Some observations of turbulence and turbulent transport within and above plant canopies

Authors

  • R. H. Shaw
    • Dept. of Land Resource ScienceUniversity of Guelph
  • R. H. Silversides
    • Dept. of Land Resource ScienceUniversity of Guelph
  • G. W. Thurtell
    • Dept. of Land Resource ScienceUniversity of Guelph
Article

DOI: 10.1007/BF00123490

Cite this article as:
Shaw, R.H., Silversides, R.H. & Thurtell, G.W. Boundary-Layer Meteorol (1974) 5: 429. doi:10.1007/BF00123490

Abstract

Observations have been made of the structure of turbulence and turbulent exchange within plant canopy layers. A new three-dimensional anemometer was used to measure the eddy fluxes of heat and momentum, and the related cospectra, within and above a corn crop and above a red pine forest. Measured values of momentum and heat fluxes, at each height within the corn canopy, were relatively constant proportions of the flux above the canopy, for the period of a day's observation. Extensive regions obeying a −5/3 power relation were found. Isotropy was found above the forest at high frequencies while above and within the corn crop, the ratios of the lateral and vertical spectral densities to the longitudinal component were less than the expected value in the − 5/3 region. In all situations, the vertical velocity spectra were more peaked than a ‘universal’ curve, particularly a vertical velocity spectrum from above the forest. It is suggested that the additional variance results from the mixing caused by the individual roughness elements.

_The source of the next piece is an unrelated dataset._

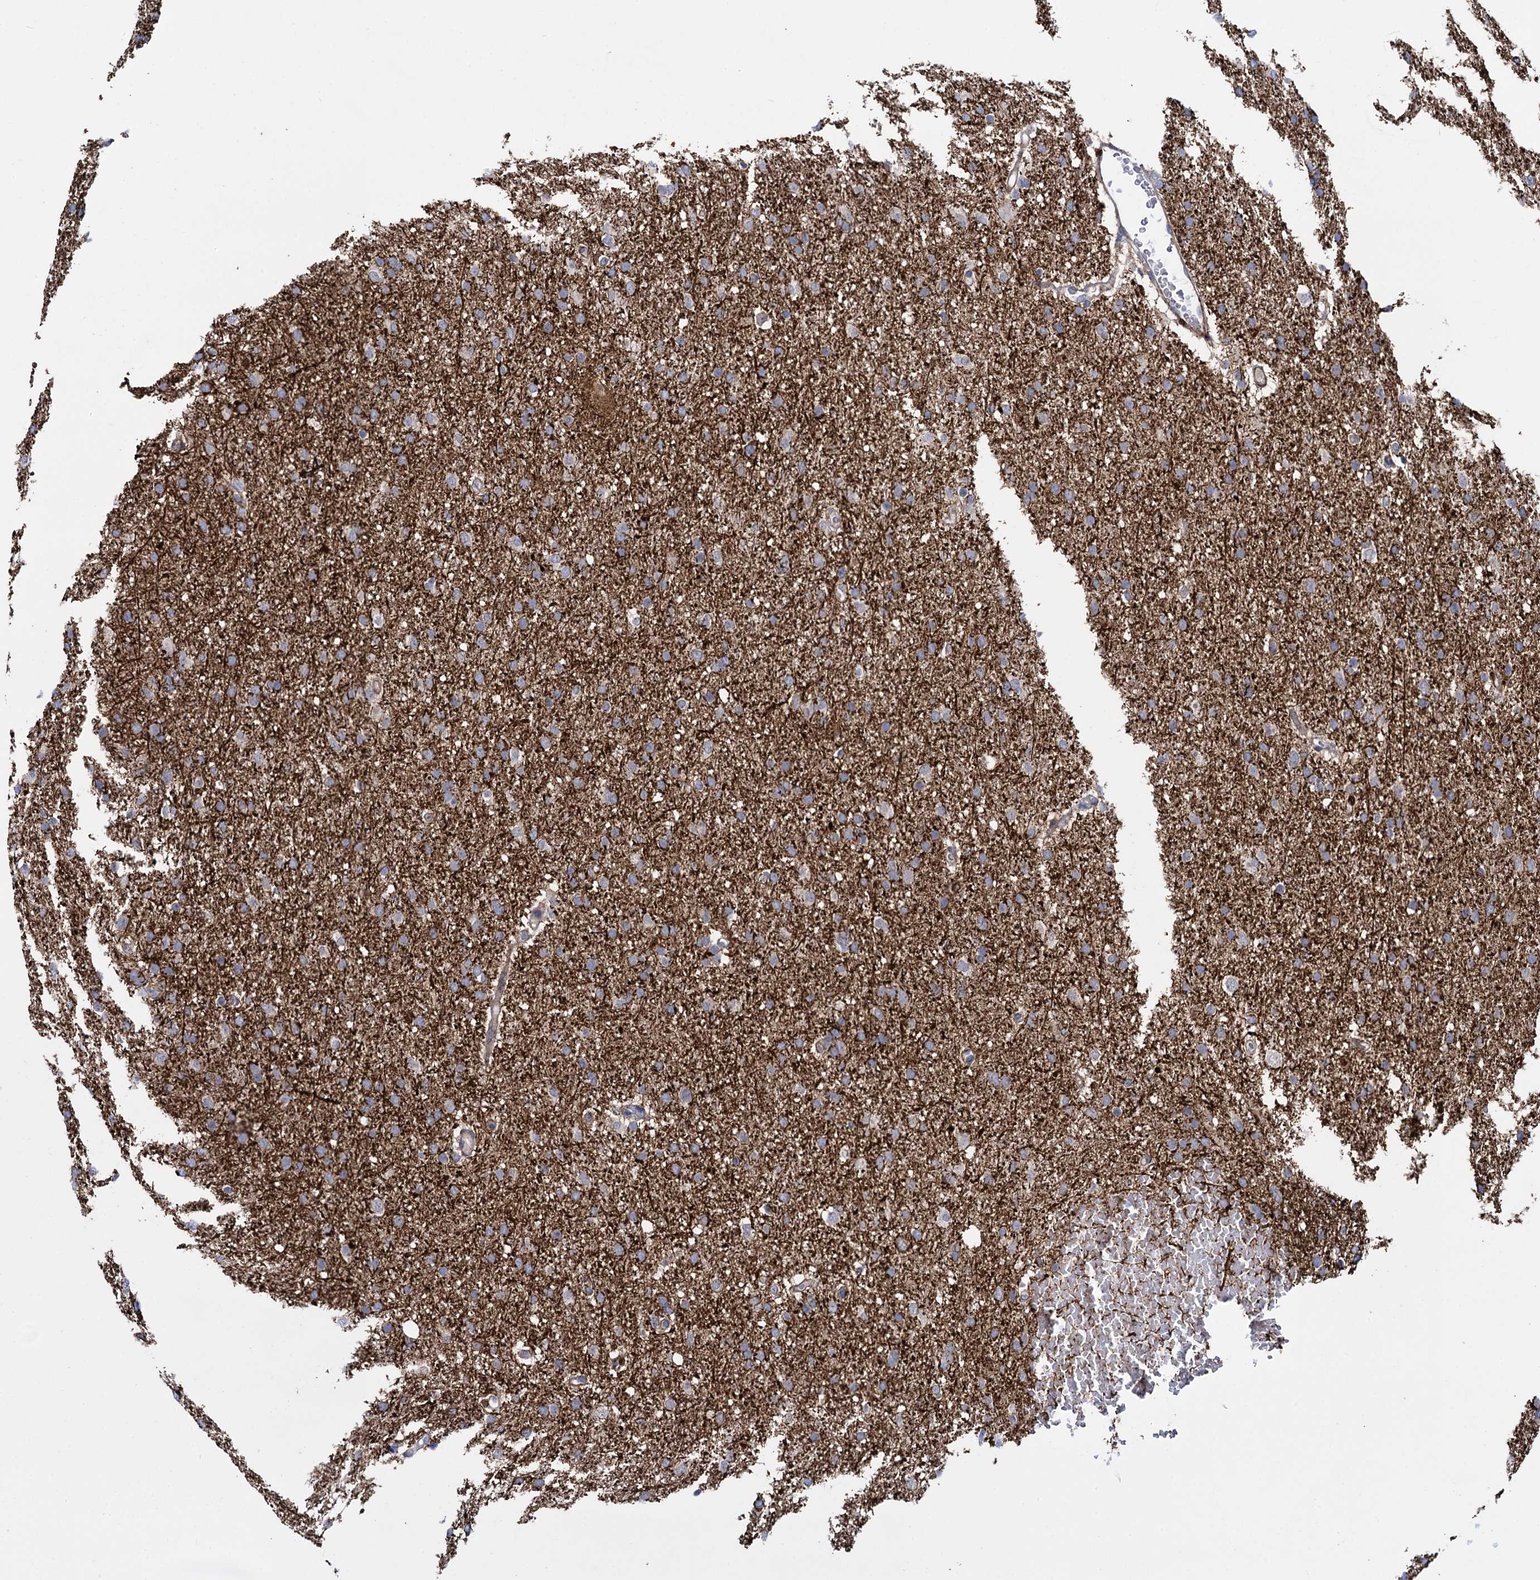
{"staining": {"intensity": "weak", "quantity": ">75%", "location": "cytoplasmic/membranous"}, "tissue": "glioma", "cell_type": "Tumor cells", "image_type": "cancer", "snomed": [{"axis": "morphology", "description": "Glioma, malignant, High grade"}, {"axis": "topography", "description": "Cerebral cortex"}], "caption": "IHC image of high-grade glioma (malignant) stained for a protein (brown), which exhibits low levels of weak cytoplasmic/membranous expression in approximately >75% of tumor cells.", "gene": "SNCG", "patient": {"sex": "female", "age": 36}}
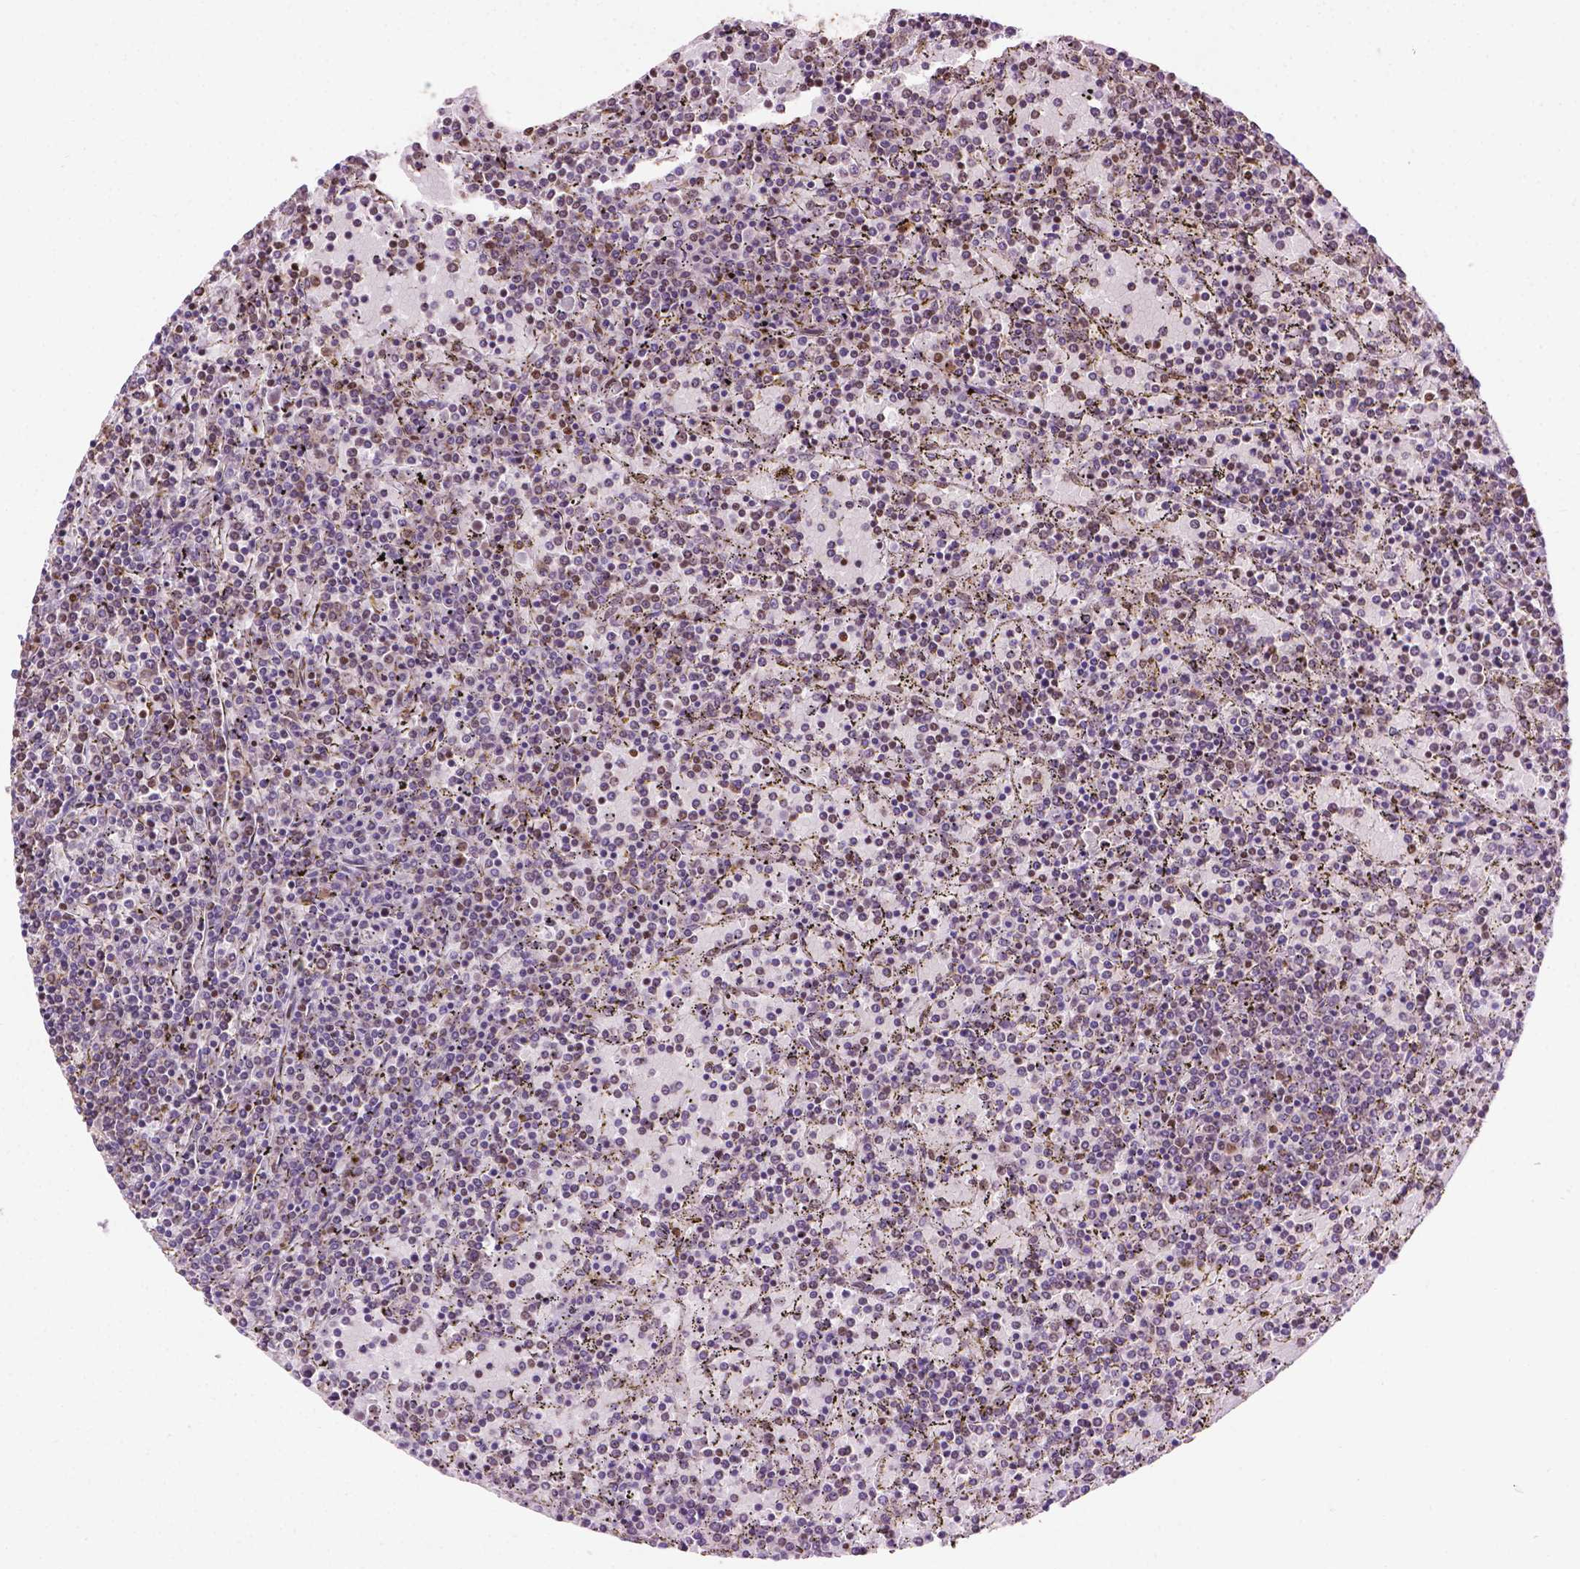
{"staining": {"intensity": "weak", "quantity": "<25%", "location": "nuclear"}, "tissue": "lymphoma", "cell_type": "Tumor cells", "image_type": "cancer", "snomed": [{"axis": "morphology", "description": "Malignant lymphoma, non-Hodgkin's type, Low grade"}, {"axis": "topography", "description": "Spleen"}], "caption": "The micrograph exhibits no significant positivity in tumor cells of lymphoma. (DAB (3,3'-diaminobenzidine) immunohistochemistry, high magnification).", "gene": "COL23A1", "patient": {"sex": "female", "age": 77}}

As expected, the spectra could not be normalized using the height above the soil surface to calculate a non-dimensional frequency, but scaling heights were estimated by matching the frequencies of the peak of each curve with that of the ‘universal’ curve. Cospectra of uw and wT within the corn canopy were of similar shape and frequency regime, and were basically similar in shape to cospectra above the crop. All of the cospectra were more sharply peaked than ‘universal’ cospectral curves.